Polecenie:
Przepisz fragment tekstu do przeczytania, zaczynając od „Kochane - my” i kończąc na „musieli być myszami......”. Zamiast „myszami” wstaw „ptakami”.

Wszystkie koty jamnika Melona V - o kolorch na pożegnanie!

blaski i cienie życia z kotem

Moderatorzy: Estraven, Moderatorzy

Post » Wto cze 18, 2013 19:31 Re: Wszystkie koty jamnika Melona V -Lalek nam choruje...:(

Neigh pisze:Ehem, ehem - pamiętacie mnie jeszcze?

Słabo....a....ty jesteś ta laska od której mam Niunię? :mrgreen: Jakbyś zajrzała do nas czasem, byłoby łatiwj ;)
A tak poważnie to współczuję, zakończenie roku to masakra - cieszę się, że mnie tym razem ominęło :)
Co do exa....no comments :evil: ale :ok: :ok: :ok: :ok: Sąd chyba czasem myśli?
Obrazek Obrazek

shira3

 
Posty: 25005
Od: Śro mar 11, 2009 21:51
Lokalizacja: zachodniopomorskie

Post » Wto cze 18, 2013 19:38 Re: Wszystkie koty jamnika Melona V -Lalek nam choruje...:(

Czasem pewnie tak - pytanie czy ten czas przypadnie akurat podczas mojej rozprawy.

Kochane - my jesteśmy MISZCZYNIE kryminalistyki:-) Małż Kotkinsowy przyjechał po Teodora, wyjechal z Amelka - i całą drogę Kotkinsa przekonywał, że to był jedynie słuszny wybór....No był...........nasz uknuty wcześniej

:ryk:
Ci którzy nie lubią kotów w poprzednim wcieleniu musieli być myszami......

Obrazek

"Nigdy nie dyskutuj z idiotą - sprowadzi Cię do swojego poziomu, a następnie pokona doświadczeniem"

Neigh

 
Posty: 7232
Od: Pt lis 16, 2007 17:10
Lokalizacja: podwarszawska wieś:-)

Post » Wto cze 18, 2013 20:03 Re: Wszystkie koty jamnika Melona V -Lalek nam choruje...:(

Małż do Amelki mówi "córcia" i chce wymieniać podłogę bo jego dziewczynka nie trafia do kuwety...
Córcię kocha.
Aczkolwiek -wiecie jak to jest...Córcia jest gooopia jak but, więc tatuńcio ją chroni w dwójnasób.

Dane źródłowe:

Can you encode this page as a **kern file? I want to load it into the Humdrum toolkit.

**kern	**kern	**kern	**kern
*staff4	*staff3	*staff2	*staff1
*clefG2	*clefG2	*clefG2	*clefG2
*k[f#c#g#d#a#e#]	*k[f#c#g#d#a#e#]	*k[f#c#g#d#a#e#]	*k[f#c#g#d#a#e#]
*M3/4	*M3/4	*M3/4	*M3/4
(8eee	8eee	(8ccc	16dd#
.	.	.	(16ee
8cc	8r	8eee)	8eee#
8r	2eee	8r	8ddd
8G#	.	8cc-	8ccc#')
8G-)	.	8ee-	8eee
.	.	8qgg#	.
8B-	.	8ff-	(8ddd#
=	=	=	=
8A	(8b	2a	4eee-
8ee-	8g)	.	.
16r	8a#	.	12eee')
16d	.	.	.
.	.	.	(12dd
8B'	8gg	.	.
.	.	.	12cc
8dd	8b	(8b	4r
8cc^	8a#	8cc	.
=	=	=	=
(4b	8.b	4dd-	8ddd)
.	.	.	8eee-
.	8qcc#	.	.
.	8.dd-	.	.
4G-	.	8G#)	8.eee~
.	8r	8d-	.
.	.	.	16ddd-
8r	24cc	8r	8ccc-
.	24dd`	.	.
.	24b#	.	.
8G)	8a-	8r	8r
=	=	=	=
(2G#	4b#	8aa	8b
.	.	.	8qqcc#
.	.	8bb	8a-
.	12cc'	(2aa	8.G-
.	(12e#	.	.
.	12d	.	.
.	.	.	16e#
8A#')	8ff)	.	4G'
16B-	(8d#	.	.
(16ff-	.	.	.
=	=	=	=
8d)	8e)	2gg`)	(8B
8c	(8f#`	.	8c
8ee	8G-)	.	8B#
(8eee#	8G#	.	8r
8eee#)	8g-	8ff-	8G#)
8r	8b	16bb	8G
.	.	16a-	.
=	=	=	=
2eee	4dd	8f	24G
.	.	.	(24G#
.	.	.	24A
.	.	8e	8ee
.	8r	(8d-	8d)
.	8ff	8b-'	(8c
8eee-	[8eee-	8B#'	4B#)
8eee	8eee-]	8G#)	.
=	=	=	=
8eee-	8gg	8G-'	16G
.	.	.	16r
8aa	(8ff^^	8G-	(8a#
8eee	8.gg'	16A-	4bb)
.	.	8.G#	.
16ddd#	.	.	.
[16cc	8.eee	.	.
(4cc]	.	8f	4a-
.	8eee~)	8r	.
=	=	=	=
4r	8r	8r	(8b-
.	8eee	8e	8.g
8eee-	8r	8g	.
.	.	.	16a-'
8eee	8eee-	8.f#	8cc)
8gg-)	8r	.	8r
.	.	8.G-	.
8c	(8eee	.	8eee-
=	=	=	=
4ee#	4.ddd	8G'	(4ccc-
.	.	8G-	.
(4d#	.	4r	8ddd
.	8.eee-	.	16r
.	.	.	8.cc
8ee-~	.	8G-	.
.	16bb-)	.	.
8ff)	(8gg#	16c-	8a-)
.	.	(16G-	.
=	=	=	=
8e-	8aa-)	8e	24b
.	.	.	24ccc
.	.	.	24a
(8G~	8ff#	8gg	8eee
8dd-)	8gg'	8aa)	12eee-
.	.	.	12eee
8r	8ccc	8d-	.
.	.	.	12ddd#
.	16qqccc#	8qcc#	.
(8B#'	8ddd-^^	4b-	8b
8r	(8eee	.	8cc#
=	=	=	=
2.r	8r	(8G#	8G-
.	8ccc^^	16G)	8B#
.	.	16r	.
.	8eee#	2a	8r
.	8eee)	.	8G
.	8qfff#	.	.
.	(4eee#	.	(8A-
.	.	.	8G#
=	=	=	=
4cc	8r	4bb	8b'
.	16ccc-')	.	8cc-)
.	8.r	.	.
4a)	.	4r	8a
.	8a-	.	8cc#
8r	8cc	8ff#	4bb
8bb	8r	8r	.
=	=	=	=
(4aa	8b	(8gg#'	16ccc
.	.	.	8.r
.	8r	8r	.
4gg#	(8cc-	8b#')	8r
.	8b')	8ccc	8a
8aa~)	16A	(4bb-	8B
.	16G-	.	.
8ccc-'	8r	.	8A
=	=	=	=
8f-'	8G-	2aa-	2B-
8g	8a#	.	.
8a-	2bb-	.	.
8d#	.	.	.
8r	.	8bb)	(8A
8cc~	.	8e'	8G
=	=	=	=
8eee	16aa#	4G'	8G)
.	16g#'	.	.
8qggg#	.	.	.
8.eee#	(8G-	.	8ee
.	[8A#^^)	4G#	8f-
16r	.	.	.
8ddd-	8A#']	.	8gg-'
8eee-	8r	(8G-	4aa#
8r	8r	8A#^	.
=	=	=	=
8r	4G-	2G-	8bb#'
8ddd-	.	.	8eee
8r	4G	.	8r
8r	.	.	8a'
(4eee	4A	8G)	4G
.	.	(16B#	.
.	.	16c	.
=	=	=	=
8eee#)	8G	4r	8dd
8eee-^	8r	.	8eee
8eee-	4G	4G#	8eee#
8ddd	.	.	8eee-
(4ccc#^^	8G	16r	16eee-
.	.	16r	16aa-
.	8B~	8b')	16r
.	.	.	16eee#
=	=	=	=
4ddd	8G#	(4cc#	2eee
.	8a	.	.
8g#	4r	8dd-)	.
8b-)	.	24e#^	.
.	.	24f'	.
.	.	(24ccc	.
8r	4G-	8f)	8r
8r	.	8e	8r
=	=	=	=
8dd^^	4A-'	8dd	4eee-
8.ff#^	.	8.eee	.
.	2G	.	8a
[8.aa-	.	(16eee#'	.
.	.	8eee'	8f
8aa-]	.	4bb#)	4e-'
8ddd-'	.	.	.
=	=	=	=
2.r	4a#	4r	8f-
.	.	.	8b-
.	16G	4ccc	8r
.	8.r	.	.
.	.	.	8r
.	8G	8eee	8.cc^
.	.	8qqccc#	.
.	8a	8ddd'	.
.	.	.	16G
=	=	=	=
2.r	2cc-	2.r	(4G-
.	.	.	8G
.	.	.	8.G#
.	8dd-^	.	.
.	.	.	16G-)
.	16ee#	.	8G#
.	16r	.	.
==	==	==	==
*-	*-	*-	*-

Odpowiedź:
Kochane - my jesteśmy MISZCZYNIE kryminalistyki:-) Małż Kotkinsowy przyjechał po Teodora, wyjechal z Amelka - i całą drogę Kotkinsa przekonywał, że to był jedynie słuszny wybór....No był...........nasz uknuty wcześniej

:ryk:
Ci którzy nie lubią kotów w poprzednim wcieleniu musieli być ptakami......